2981 Magne Mahre	2010-02-03
      Bug#48929 Error in Accept() if using many file descriptors
      
      In POSIX systems, the file descriptor set used in the select(2)
      system call is represented by a bit vector of size FD_SETSIZE.
      When select(2) is used on file/socket descriptors with a value
      that is beyond this size, unpredictable errors may occur.
      
      In this case, the error happens when there are a large number
      of tables that need repair.  These tables are opened before
      the sockets for incoming connections are acquired, resulting
      in these sockets getting descriptor id which is higher than
      FD_SETSIZE.
      
      Replacing the call to select(2) with poll(2) fixes the problem,
      as poll takes an array of the wanted descriptors, instead of
      a bit vector.  
      
      MS Windows has a different implementation of 'select', and is not
      affected by this bug.  
     @ configure.in
        Added a test for the <poll.h> file
     @ sql/mysqld.cc
        Restructured some of the code to reduce the number of
        #ifdef's.  Removed some HP/UX 10-specific code.
[14 Feb 2010 18:13] Bugs System
A patch for this bug has been committed. After review, it may
be pushed to the relevant source trees for release in the next
version. You can access the patch from:

  http://lists.mysql.com/commits/100308

2962 Magne Mahre	2010-02-14
      Bug#48929 Error in Accept() if using many file descriptors
      
      In POSIX systems, the file descriptor set used in the select(2)
      system call is represented by a bit vector of size FD_SETSIZE.
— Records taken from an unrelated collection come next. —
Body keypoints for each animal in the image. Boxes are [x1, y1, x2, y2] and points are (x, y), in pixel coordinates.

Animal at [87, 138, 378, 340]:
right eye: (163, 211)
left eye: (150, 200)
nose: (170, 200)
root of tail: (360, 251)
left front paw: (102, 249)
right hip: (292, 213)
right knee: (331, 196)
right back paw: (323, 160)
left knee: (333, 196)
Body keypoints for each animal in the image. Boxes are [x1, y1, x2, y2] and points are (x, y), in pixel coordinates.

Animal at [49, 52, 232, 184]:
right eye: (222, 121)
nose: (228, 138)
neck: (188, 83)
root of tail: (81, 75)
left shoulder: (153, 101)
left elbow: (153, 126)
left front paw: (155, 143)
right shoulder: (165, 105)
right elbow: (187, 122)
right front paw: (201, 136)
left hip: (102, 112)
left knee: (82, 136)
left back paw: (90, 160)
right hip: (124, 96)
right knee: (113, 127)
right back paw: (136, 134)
      When select(2) is used on file/socket descriptors with a value
      that is beyond this size, unpredictable errors may occur.
      
      In this case, the error happens when there are a large number
      of tables that need repair.  These tables are opened before
      the sockets for incoming connections are acquired, resulting
      in these sockets getting descriptor id which is higher than
      FD_SETSIZE.
      
      Replacing the call to select(2) with poll(2) fixes the problem,
      as poll takes an array of the wanted descriptors, instead of
      a bit vector.  
      
      MS Windows has a different implementation of 'select', and is not
      affected by this bug.  
     @ configure.in
        Added a test for the <poll.h> file
     @ sql/mysqld.cc
        Restructured some of the code to reduce the number of
        #ifdef's.  Removed some HP/UX 10-specific code.
[25 Feb 2010 19:47] Bugs System
Pushed into 6.0.14-alpha (revid:alik@sun.com-20100225194420-p60r4u90tszj8q2x) (version source revid:magne.mahre@sun.com-20100214183042-8kst82v1rm3887e6) (merge vers: 6.0.14-alpha) (pib:16)
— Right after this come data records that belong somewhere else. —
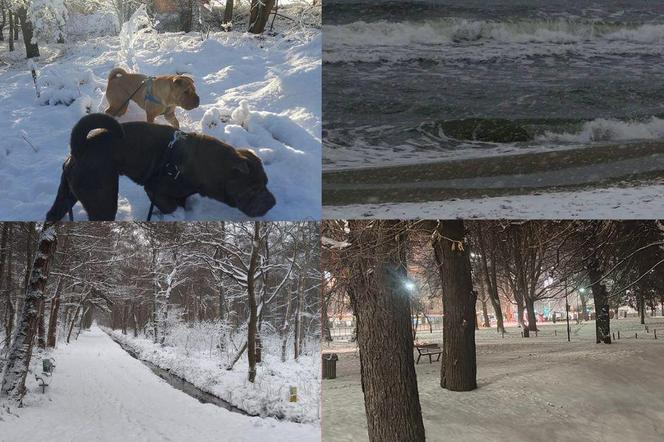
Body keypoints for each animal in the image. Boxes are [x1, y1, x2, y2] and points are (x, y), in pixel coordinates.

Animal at [46, 112, 274, 219]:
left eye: (267, 183)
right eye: (254, 188)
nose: (273, 202)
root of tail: (80, 147)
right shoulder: (156, 189)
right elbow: (171, 206)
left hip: (69, 194)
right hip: (102, 199)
[25 Feb 2010 19:49] Bugs System
Pushed into mysql-next-mr (revid:alik@sun.com-20100225194305-h49uyjrlfl3mwo60) (version source revid:magne.mahre@sun.com-20100214181258-n0wu2x683akayt3h) (pib:16)
[6 Mar 2010 10:58] Bugs System
Pushed into 5.5.3-m3 (revid:alik@sun.com-20100306103849-hha31z2enhh7jwt3) (version source revid:alik@sun.com-20100225195857-farb6yvy8x06bylj) (merge vers: 5.5.99-m3) (pib:16)
[7 Mar 2010 20:07] Paul Dubois
Noted in 5.5.3, 6.0.14 changelogs.

On POSIX systems, calls to select() with a file descriptor set larger
than FD_SETSIZE resulted in unpredictable I/O errors; for example,
when a large number of tables required repair.